Section 3: Formulation & Implementation (The Move You Make)


  1. Question: What is a Cost Leadership strategy?
    • Answer: Producing standardized goods or services at the lowest cost in the industry to appeal to a broad market.
  2. Question: What is a Differentiation strategy?
    • Answer: Producing goods or services that customers perceive as being different or unique in ways that are important to them, allowing for a premium price.
  3. Question: What does it mean to be “Stuck in the Middle”?
    • Answer: When a firm fails to clearly choose between cost leadership and differentiation, resulting in low profitability.
  4. Question: What is the BCG Matrix?
    • Answer: A corporate-level strategy tool that classifies business units based on market share and market growth into Stars, Cash Cows, Question Marks, and Dogs.
  1. Question: What is Related Diversification?
    • Answer: Entering a new business that shares links (products, technologies, or distribution channels) with current businesses.
  2. Question: What is Unrelated Diversification?
    • Answer: Entering a business with no meaningful connection to current businesses (often to spread financial risk).
  3. Question: What is the Agency Problem?
    • Answer: A conflict of interest that occurs when the agents (managers) act in their own self-interest rather than in the interest of the principals (owners/shareholders).
  4. Question: What is the Balanced Scorecard?
    • Answer: A strategic management framework that tracks performance across four perspectives: Financial, Customer, Internal Processes, and Learning/Growth.

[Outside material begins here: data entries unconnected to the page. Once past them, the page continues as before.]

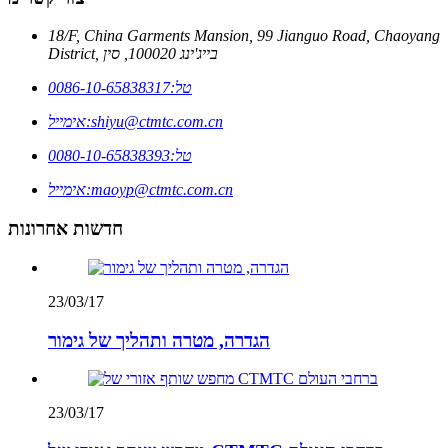
18/F, China Garments Mansion, 99 Jianguo Road, Chaoyang
District, בייג'ינג 100020, סין
טל:
0086-10-65838317
shiyu@ctmtc.com.cn
אימייל:
טל:
0080-10-65838393
maoyp@ctmtc.com.cn
אימייל:
חדשות אחרונות
23/03/17
הגדרה, מטרה ותהליך של גימור
23/03/17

  1. Question: Define Corporate Social Responsibility (CSR).
    • Answer: The idea that a company should play a positive role in society and consider the environmental and social impact of its business decisions.
  2. Question: What is a Strategic Alliance?

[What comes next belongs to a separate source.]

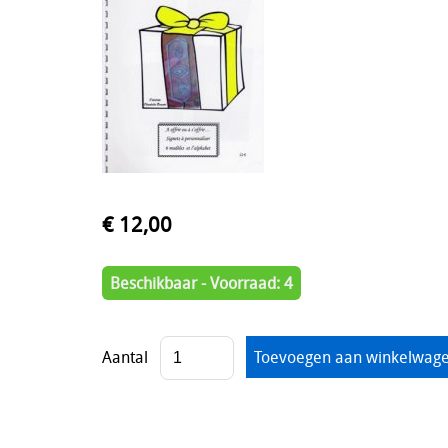
€ 12,00
Beschikbaar - Voorraad: 4
Aantal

    • Answer: A cooperative agreement between firms to share resources or knowledge for a competitive advantage (e.g., Starbucks inside Target).

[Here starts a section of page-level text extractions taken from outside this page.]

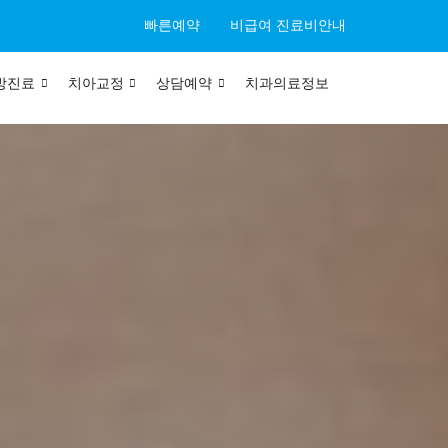
빠른예약
비급여 진료비안내
방진료
치아교정
상담예약
치과의료정보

  3. Question: What is the primary role of the Board of Directors?
    • Answer: To provide oversight of the CEO/management, ensure ethical behavior, and protect shareholder interests.
  4. Question: What is Synergy?
    • Answer: The condition where the whole is greater than the sum of its parts ($1 + 1 = 3$).
  5. Question: What is Business Ethics?
    • Answer: The principles and standards that determine acceptable conduct in business.
  6. Question: What is an Integrated Cost Leadership/Differentiation strategy?
    • Answer: Providing relatively low-cost products with some differentiated features (e.g., Target).
  7. Question: What is a Mission Statement?
    • Answer: A declaration of the firm’s core purpose and the focus of its operations (the “Who we are and what we do” of the company).